__What you have to do__: Check every line of the material below for the string "drag", and return the ones that have it.

__Entries supplied__:

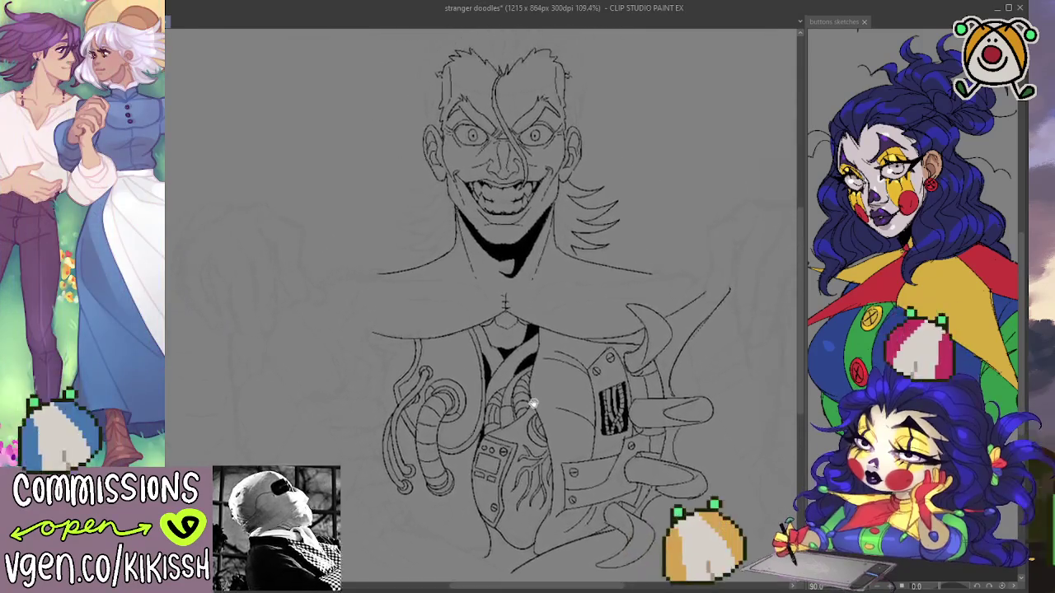
drag(535, 405, 354, 402)
scroll(629, 224, up, 1)
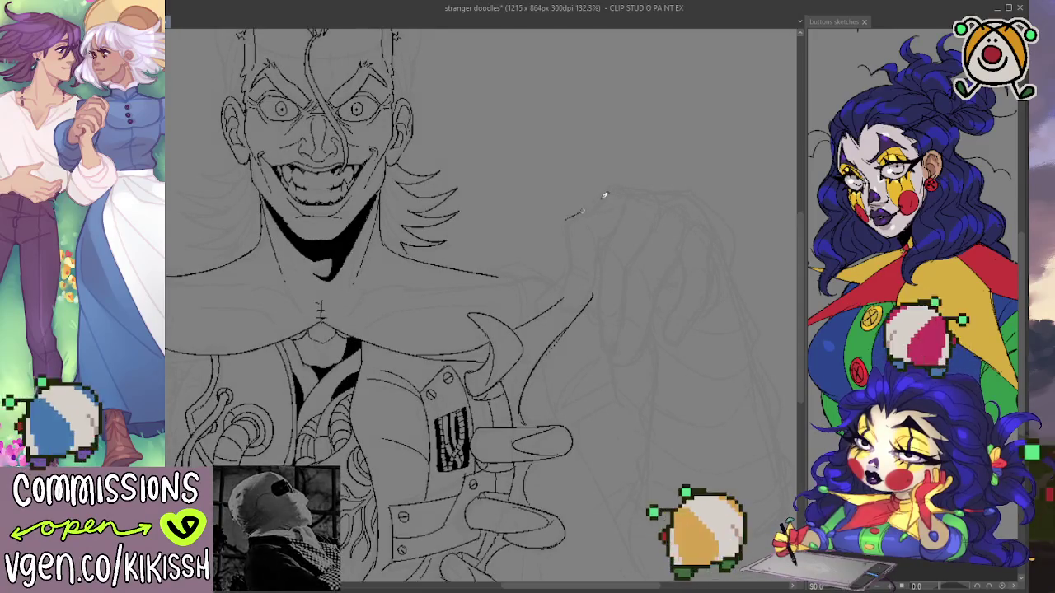
drag(604, 195, 657, 214)
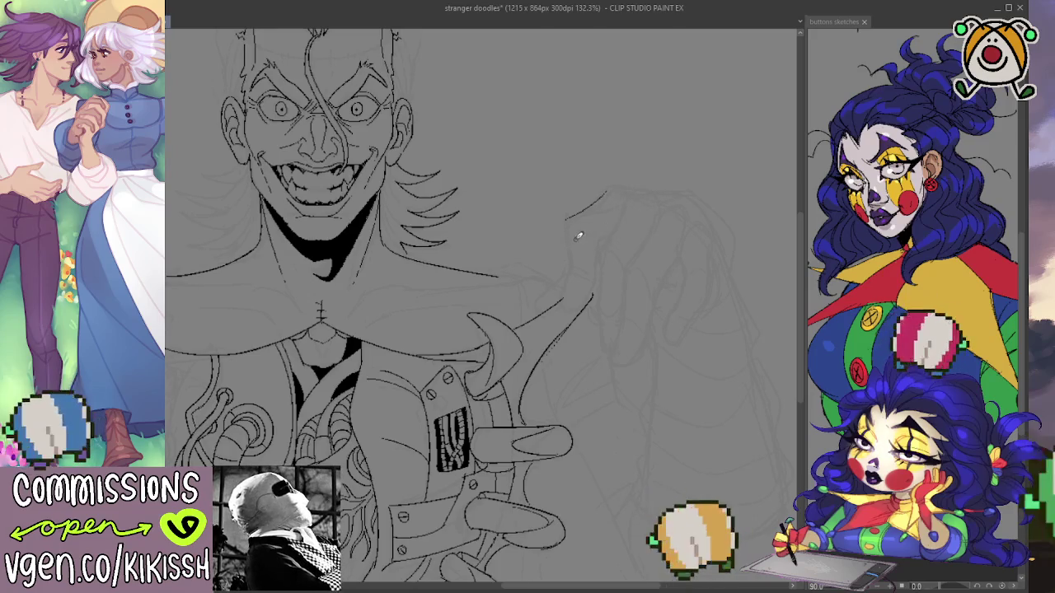
mouse_move(567, 217)
mouse_down()
mouse_move(560, 292)
mouse_move(591, 297)
mouse_up()
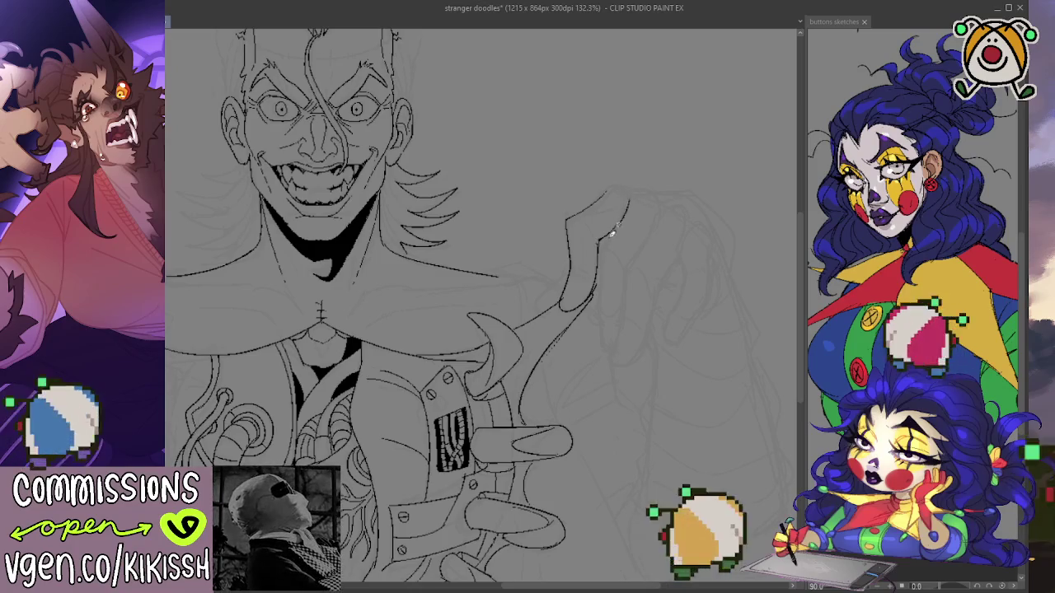
mouse_move(611, 234)
mouse_down()
mouse_move(599, 322)
mouse_move(609, 346)
mouse_up()
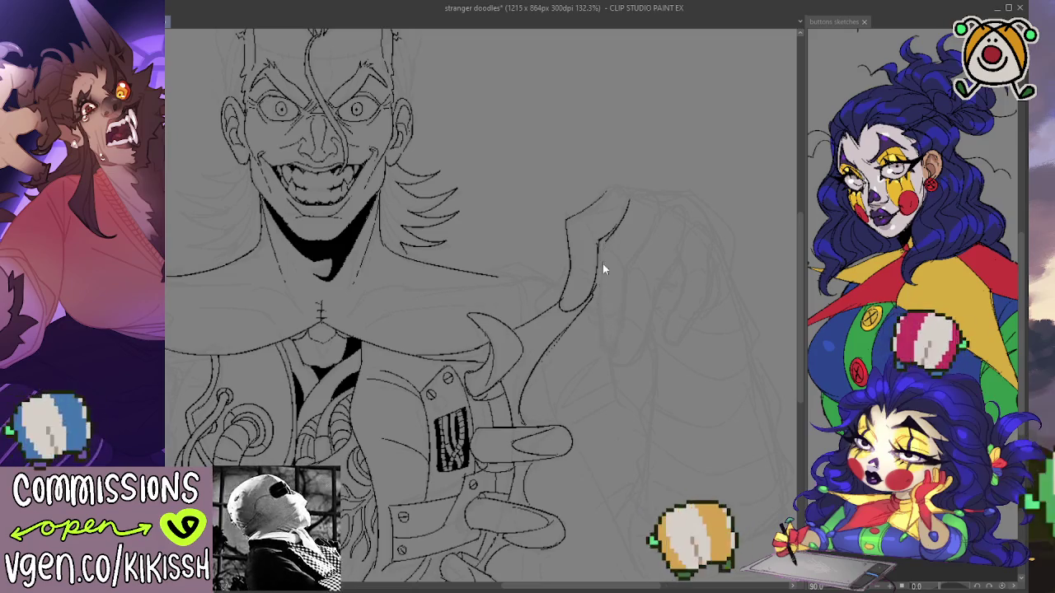
drag(610, 234, 605, 311)
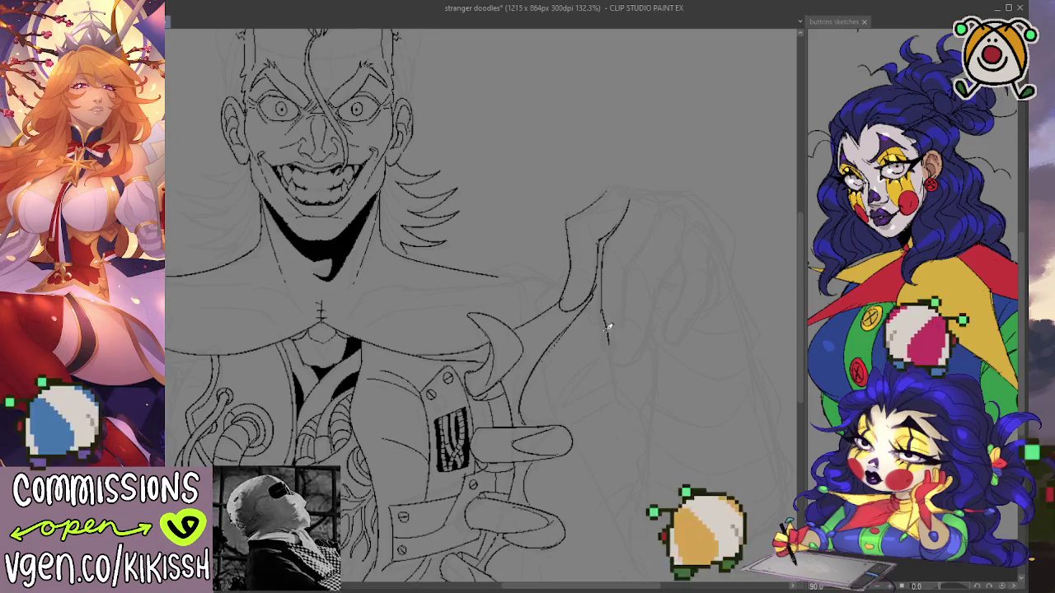
Outline the next curved finger, closing its bottom and redrawing its right side upward.
drag(661, 217, 628, 281)
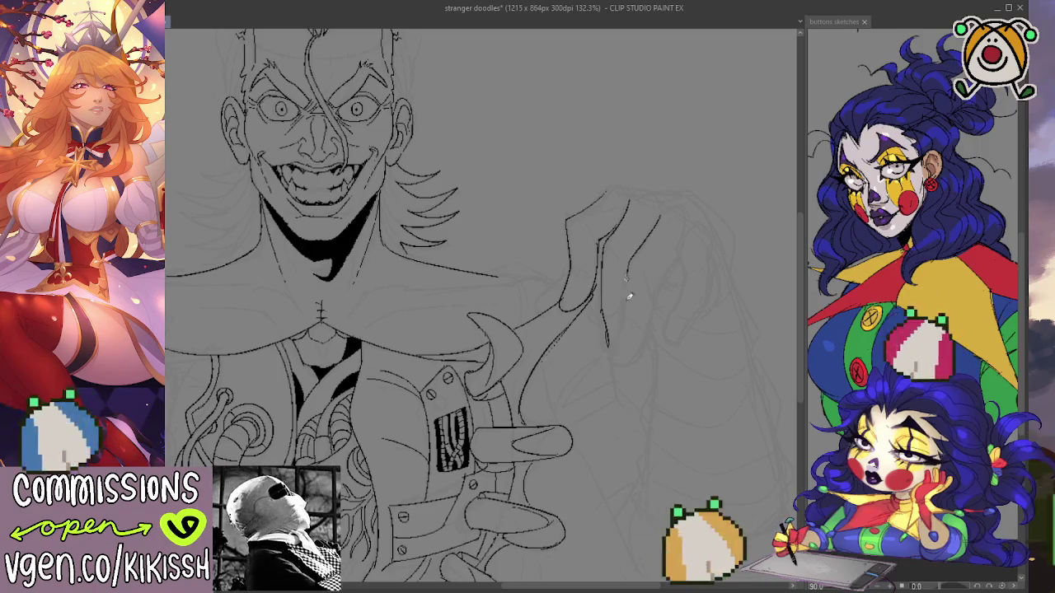
drag(611, 357, 646, 344)
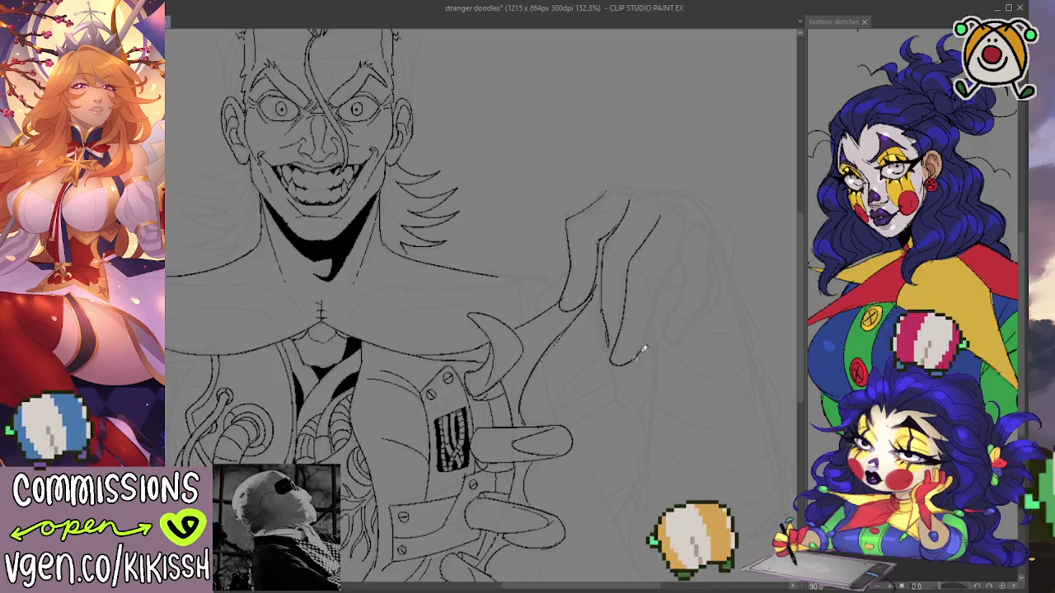
drag(659, 288, 640, 353)
key(ctrl+z)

__Written solution__:
drag(535, 405, 354, 402)
drag(604, 195, 657, 214)
drag(610, 234, 605, 311)
drag(661, 217, 628, 281)
drag(611, 357, 646, 344)
drag(659, 288, 640, 353)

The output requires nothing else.